Non-Yadav OBCs, who broke away from the Yadav-dominated umbrella of social justice politics, have formed the basis of BJP politics in the state. The consolidation of these non-Yadav OBCs under the “Grand Hindu Identity” is one of the critical reasons for the BJP’s spectacular rise in electoral performance from 47 seats in the 2012 Assembly election, where they received only 15% of the vote, to 312 seats in the 2017 election, where they received nearly 40% of the vote. His dissatisfaction is palpable, as even SP leaders admit that the BJP’s strategy of isolating the Yadavs has worked.

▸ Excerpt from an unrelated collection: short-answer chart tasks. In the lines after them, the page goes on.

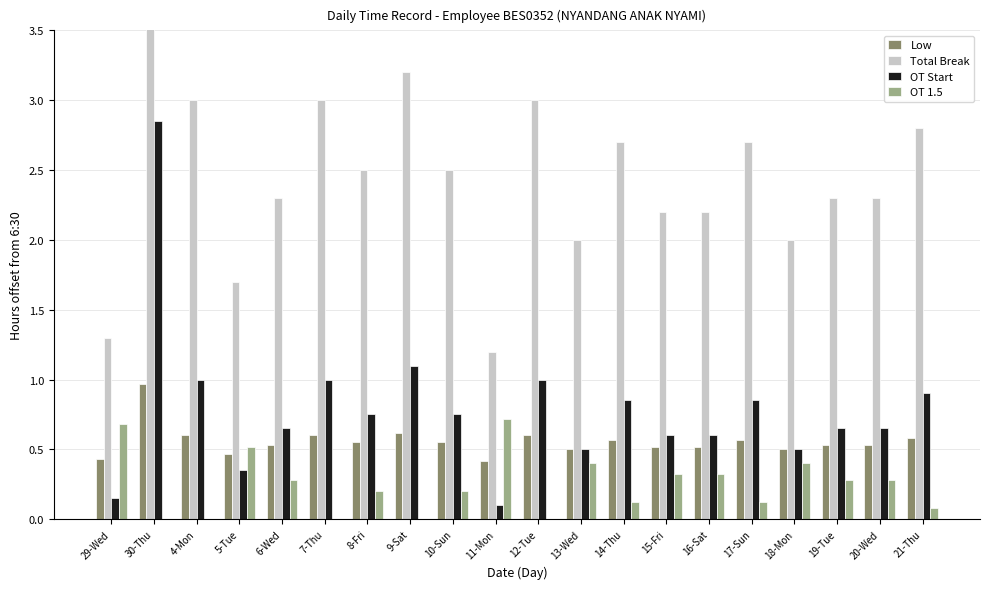

What is the label of the 7th bar from the right?

15-Fri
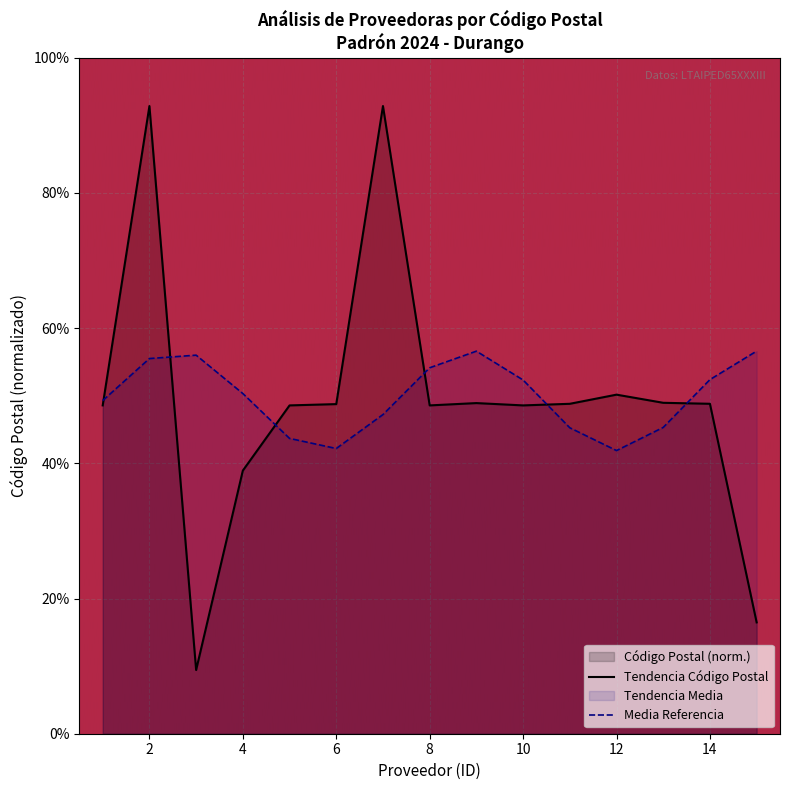

At 6, list the series in order from largest to smallest.

Tendencia Código Postal, Media Referencia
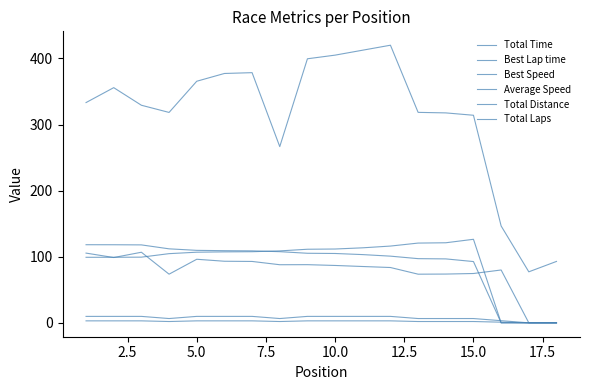

Count the number of categories in the chart.

18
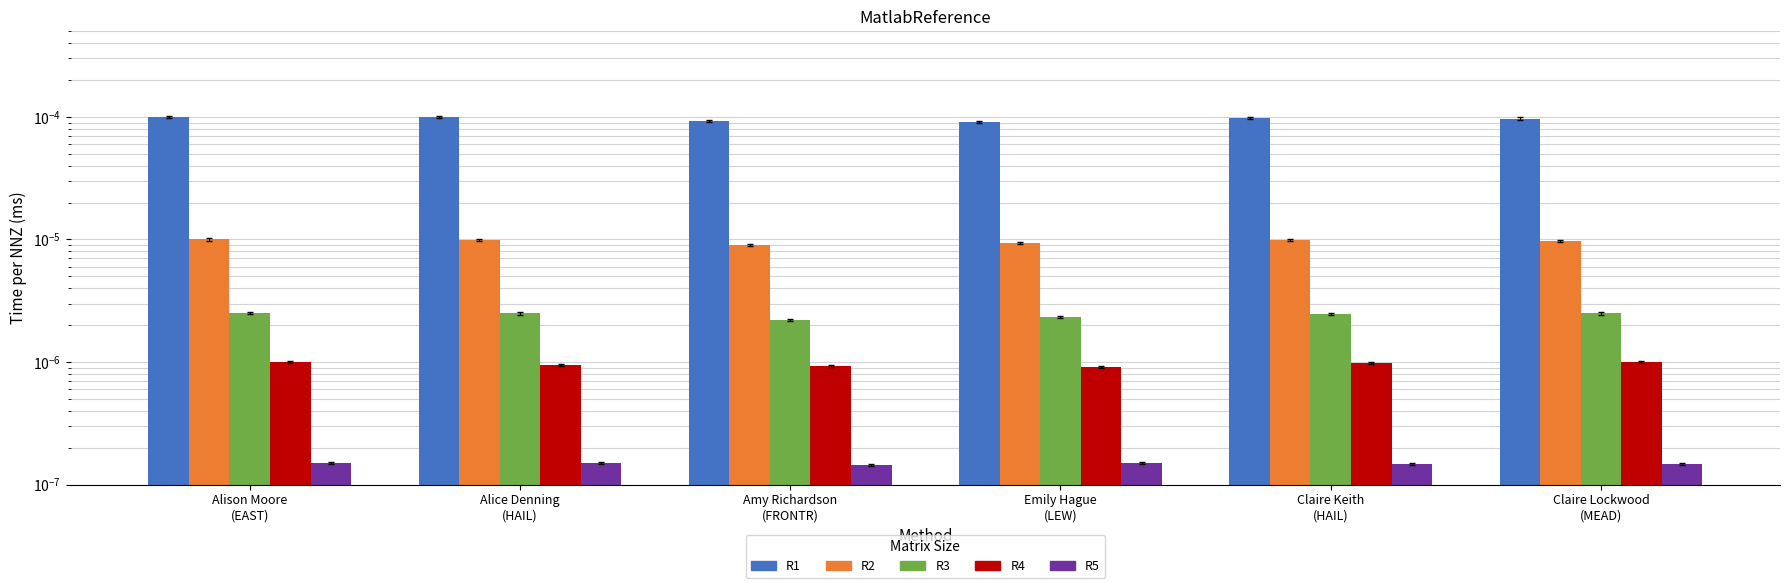

Which has a higher value, Amy Richardson
(FRONTR) or Alison Moore
(EAST)?

Alison Moore
(EAST)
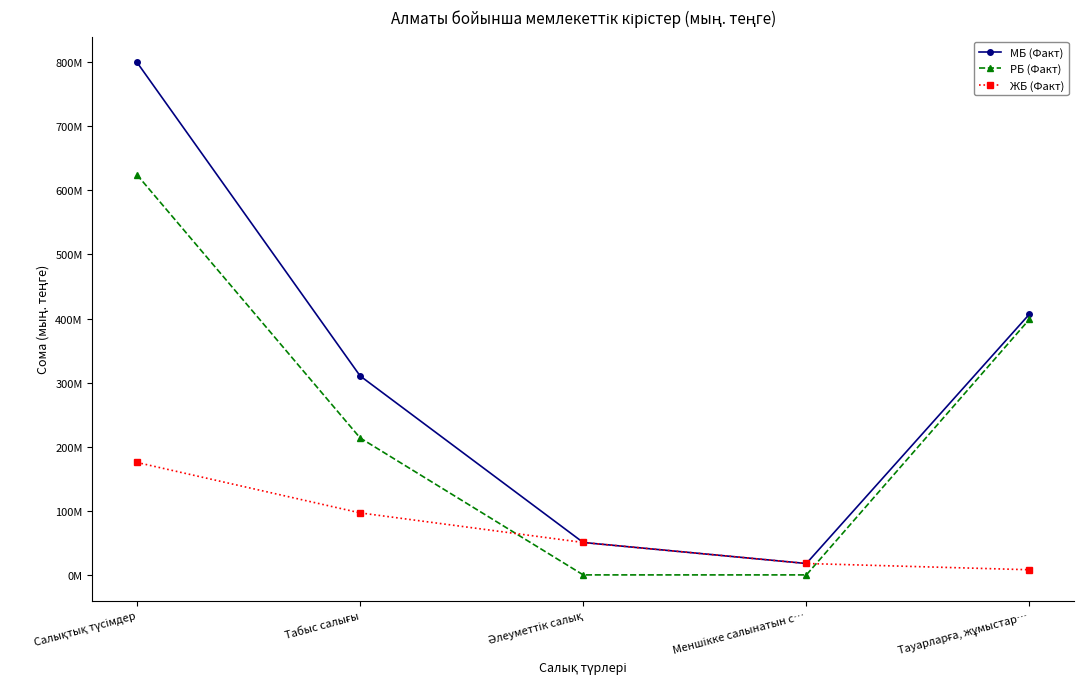

What are all the series names shown in the legend?

МБ (Факт), РБ (Факт), ЖБ (Факт)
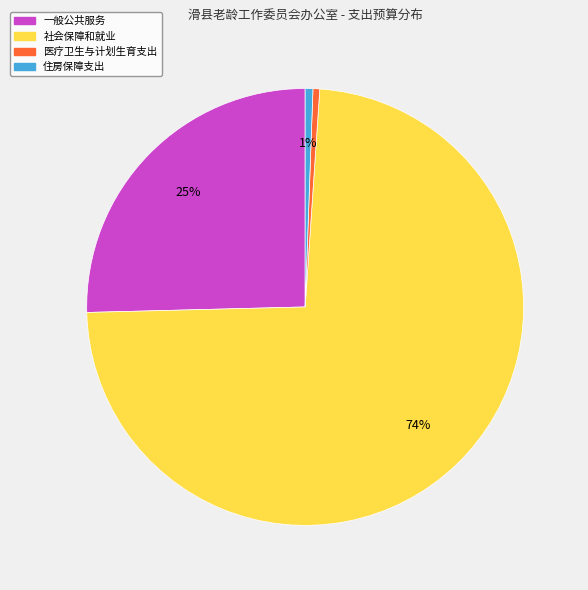

What is the majority slice?

社会保障和就业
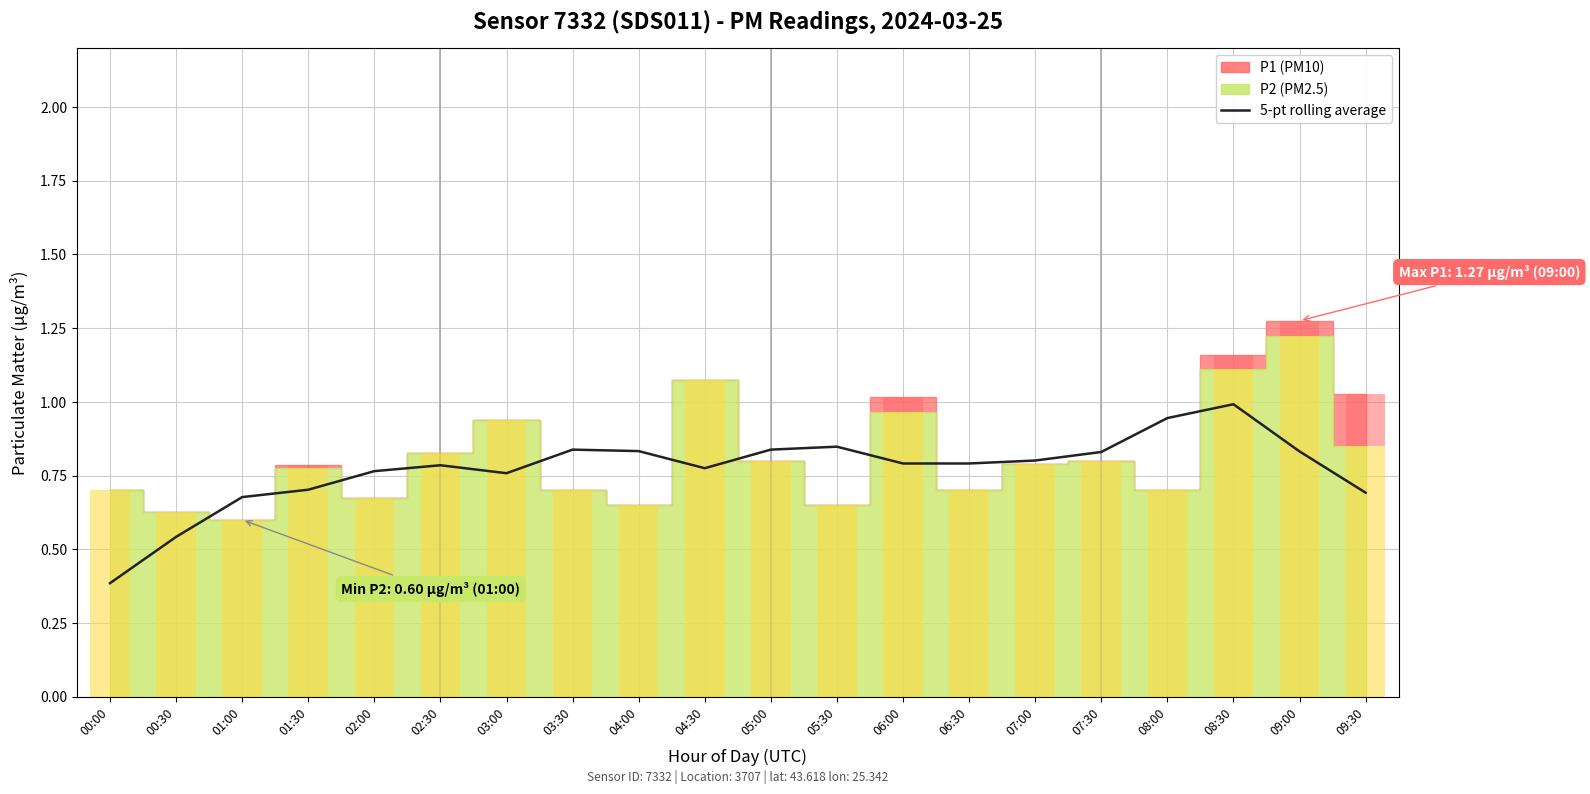

Does the chart contain stacked bars?

No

Read also: Owaisi’s AIMIM denies rumors of an alliance with Samajwadi Party in UP

But we are confident that in the seven years after 2014, the backward castes have realized the BJP’s fraud,” said Rajendra Chaudhary, the SP’s primary spokesperson. The SP is particularly concerned about the 2020 Bihar Assembly elections when the Rashtriya Janata Dal narrowly lost to the BJP-JD(U) coalition by a hair due to counter-mobilization against a hypothetical ‘Yadav’ party coming to power.